### RECORDS SHOWN:
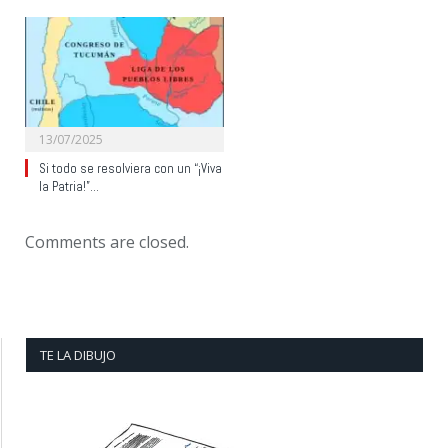
13/07/2025
Si todo se resolviera con un “¡Viva
la Patria!”…
Comments are closed.
TE LA DIBUJO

### EXERCISE REQUIREMENTS:
Rewrite each line of the listing with "Comments" renamed to "Replies" and everything else left as it is. Leave the pictures out of your answer.

### EXPECTED ANSWER:
13/07/2025
Si todo se resolviera con un “¡Viva
la Patria!”…
Replies are closed.
TE LA DIBUJO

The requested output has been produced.